Task goal | Take the records below and retype them line by line, from the first line through the one containing "Dikepung Api, Orangutan"; stop there.

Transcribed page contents

+---+

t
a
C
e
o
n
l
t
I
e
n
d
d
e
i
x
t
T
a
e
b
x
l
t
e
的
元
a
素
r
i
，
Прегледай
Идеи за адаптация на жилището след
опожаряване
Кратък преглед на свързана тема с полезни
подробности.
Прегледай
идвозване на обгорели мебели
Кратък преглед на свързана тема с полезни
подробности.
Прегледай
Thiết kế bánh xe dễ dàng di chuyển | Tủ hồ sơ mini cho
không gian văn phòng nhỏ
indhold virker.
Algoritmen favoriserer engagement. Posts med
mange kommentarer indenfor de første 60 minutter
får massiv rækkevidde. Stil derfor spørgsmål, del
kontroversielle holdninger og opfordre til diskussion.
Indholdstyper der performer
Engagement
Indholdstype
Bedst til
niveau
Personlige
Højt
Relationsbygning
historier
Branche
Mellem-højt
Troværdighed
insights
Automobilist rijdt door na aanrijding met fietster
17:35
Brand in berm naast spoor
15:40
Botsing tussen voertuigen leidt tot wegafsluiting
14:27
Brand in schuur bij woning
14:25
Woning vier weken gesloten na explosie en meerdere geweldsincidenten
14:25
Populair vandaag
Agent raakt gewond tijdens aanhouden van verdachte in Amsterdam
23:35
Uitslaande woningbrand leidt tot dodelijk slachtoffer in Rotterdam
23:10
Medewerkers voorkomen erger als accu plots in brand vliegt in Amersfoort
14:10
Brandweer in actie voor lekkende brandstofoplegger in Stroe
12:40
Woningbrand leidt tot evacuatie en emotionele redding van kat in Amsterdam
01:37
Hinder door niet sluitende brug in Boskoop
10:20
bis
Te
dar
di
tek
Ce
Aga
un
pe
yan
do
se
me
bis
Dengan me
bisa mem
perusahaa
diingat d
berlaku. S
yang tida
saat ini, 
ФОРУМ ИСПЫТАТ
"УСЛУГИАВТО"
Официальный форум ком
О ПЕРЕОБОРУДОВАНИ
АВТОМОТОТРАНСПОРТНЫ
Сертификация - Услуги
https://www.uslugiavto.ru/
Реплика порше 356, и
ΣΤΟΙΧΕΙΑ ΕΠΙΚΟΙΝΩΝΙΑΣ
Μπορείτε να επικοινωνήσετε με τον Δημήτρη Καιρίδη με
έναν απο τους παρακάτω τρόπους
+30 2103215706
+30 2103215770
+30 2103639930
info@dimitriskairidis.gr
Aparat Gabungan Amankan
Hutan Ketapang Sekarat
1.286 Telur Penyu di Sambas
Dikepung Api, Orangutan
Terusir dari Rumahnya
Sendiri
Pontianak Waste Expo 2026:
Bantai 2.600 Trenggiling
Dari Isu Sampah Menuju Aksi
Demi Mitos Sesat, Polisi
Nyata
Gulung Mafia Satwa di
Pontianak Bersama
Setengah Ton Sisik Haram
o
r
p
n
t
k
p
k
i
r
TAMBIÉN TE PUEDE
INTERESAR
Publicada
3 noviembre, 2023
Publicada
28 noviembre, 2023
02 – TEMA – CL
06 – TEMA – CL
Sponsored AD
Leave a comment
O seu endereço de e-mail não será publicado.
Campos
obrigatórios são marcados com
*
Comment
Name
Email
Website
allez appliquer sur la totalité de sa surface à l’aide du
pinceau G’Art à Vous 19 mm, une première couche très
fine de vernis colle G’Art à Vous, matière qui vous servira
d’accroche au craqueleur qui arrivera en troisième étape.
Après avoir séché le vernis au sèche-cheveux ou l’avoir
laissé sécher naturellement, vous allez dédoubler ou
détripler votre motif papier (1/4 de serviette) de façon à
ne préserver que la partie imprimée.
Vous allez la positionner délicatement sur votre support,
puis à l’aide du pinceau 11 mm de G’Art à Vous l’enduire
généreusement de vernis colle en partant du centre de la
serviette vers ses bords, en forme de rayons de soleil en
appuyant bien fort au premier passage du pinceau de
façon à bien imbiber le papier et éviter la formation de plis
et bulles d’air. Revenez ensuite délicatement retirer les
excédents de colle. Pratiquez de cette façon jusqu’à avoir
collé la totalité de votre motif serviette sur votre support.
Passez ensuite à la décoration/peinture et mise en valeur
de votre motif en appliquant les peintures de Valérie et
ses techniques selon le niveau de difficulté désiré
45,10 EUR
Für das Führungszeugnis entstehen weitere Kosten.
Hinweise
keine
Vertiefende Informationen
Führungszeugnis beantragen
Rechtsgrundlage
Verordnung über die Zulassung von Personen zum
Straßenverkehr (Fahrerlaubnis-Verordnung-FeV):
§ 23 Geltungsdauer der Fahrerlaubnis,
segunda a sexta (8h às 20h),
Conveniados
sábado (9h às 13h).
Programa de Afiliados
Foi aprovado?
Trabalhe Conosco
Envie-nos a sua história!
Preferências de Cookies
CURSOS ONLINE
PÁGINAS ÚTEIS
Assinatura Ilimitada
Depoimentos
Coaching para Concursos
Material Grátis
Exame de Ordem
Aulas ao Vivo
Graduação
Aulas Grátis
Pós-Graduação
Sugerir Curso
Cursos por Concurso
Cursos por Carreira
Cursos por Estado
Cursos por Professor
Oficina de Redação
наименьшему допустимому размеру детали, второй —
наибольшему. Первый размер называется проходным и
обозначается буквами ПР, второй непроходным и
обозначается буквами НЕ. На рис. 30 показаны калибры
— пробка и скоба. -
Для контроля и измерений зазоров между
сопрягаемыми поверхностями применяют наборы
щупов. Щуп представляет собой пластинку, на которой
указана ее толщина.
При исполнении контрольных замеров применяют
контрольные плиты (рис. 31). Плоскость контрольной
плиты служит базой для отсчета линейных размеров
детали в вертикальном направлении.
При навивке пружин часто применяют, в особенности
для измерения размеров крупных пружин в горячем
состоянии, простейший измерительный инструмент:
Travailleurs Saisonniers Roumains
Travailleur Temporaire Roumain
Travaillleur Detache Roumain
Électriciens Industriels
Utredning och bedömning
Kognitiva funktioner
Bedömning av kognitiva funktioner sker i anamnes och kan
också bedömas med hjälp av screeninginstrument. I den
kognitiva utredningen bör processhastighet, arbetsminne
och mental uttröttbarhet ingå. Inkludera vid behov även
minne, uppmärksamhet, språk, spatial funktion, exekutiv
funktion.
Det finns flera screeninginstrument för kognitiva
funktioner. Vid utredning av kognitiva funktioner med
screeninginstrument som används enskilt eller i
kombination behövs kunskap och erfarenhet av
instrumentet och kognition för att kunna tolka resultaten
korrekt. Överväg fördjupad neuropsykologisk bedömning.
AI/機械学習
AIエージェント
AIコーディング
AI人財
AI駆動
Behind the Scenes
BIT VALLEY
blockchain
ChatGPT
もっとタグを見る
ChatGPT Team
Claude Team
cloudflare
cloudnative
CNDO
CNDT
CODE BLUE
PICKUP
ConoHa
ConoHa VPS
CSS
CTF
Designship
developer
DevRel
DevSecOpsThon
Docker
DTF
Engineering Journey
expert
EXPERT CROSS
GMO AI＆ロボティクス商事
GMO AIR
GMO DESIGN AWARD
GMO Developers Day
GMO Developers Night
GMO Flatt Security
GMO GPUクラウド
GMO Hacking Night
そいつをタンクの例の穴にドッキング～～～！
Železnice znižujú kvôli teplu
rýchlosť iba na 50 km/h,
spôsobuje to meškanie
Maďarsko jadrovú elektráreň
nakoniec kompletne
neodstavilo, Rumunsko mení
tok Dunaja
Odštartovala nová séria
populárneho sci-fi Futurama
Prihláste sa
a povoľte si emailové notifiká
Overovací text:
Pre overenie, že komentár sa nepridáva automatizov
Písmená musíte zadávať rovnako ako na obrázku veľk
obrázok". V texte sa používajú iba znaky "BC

+---+

Result below |
t
a
C
e
o
n
l
t
I
e
n
d
d
e
i
x
t
T
a
e
b
x
l
t
e
的
元
a
素
r
i
，
Прегледай
Идеи за адаптация на жилището след
опожаряване
Кратък преглед на свързана тема с полезни
подробности.
Прегледай
идвозване на обгорели мебели
Кратък преглед на свързана тема с полезни
подробности.
Прегледай
Thiết kế bánh xe dễ dàng di chuyển | Tủ hồ sơ mini cho
không gian văn phòng nhỏ
indhold virker.
Algoritmen favoriserer engagement. Posts med
mange kommentarer indenfor de første 60 minutter
får massiv rækkevidde. Stil derfor spørgsmål, del
kontroversielle holdninger og opfordre til diskussion.
Indholdstyper der performer
Engagement
Indholdstype
Bedst til
niveau
Personlige
Højt
Relationsbygning
historier
Branche
Mellem-højt
Troværdighed
insights
Automobilist rijdt door na aanrijding met fietster
17:35
Brand in berm naast spoor
15:40
Botsing tussen voertuigen leidt tot wegafsluiting
14:27
Brand in schuur bij woning
14:25
Woning vier weken gesloten na explosie en meerdere geweldsincidenten
14:25
Populair vandaag
Agent raakt gewond tijdens aanhouden van verdachte in Amsterdam
23:35
Uitslaande woningbrand leidt tot dodelijk slachtoffer in Rotterdam
23:10
Medewerkers voorkomen erger als accu plots in brand vliegt in Amersfoort
14:10
Brandweer in actie voor lekkende brandstofoplegger in Stroe
12:40
Woningbrand leidt tot evacuatie en emotionele redding van kat in Amsterdam
01:37
Hinder door niet sluitende brug in Boskoop
10:20
bis
Te
dar
di
tek
Ce
Aga
un
pe
yan
do
se
me
bis
Dengan me
bisa mem
perusahaa
diingat d
berlaku. S
yang tida
saat ini, 
ФОРУМ ИСПЫТАТ
"УСЛУГИАВТО"
Официальный форум ком
О ПЕРЕОБОРУДОВАНИ
АВТОМОТОТРАНСПОРТНЫ
Сертификация - Услуги
https://www.uslugiavto.ru/
Реплика порше 356, и
ΣΤΟΙΧΕΙΑ ΕΠΙΚΟΙΝΩΝΙΑΣ
Μπορείτε να επικοινωνήσετε με τον Δημήτρη Καιρίδη με
έναν απο τους παρακάτω τρόπους
+30 2103215706
+30 2103215770
+30 2103639930
info@dimitriskairidis.gr
Aparat Gabungan Amankan
Hutan Ketapang Sekarat
1.286 Telur Penyu di Sambas
Dikepung Api, Orangutan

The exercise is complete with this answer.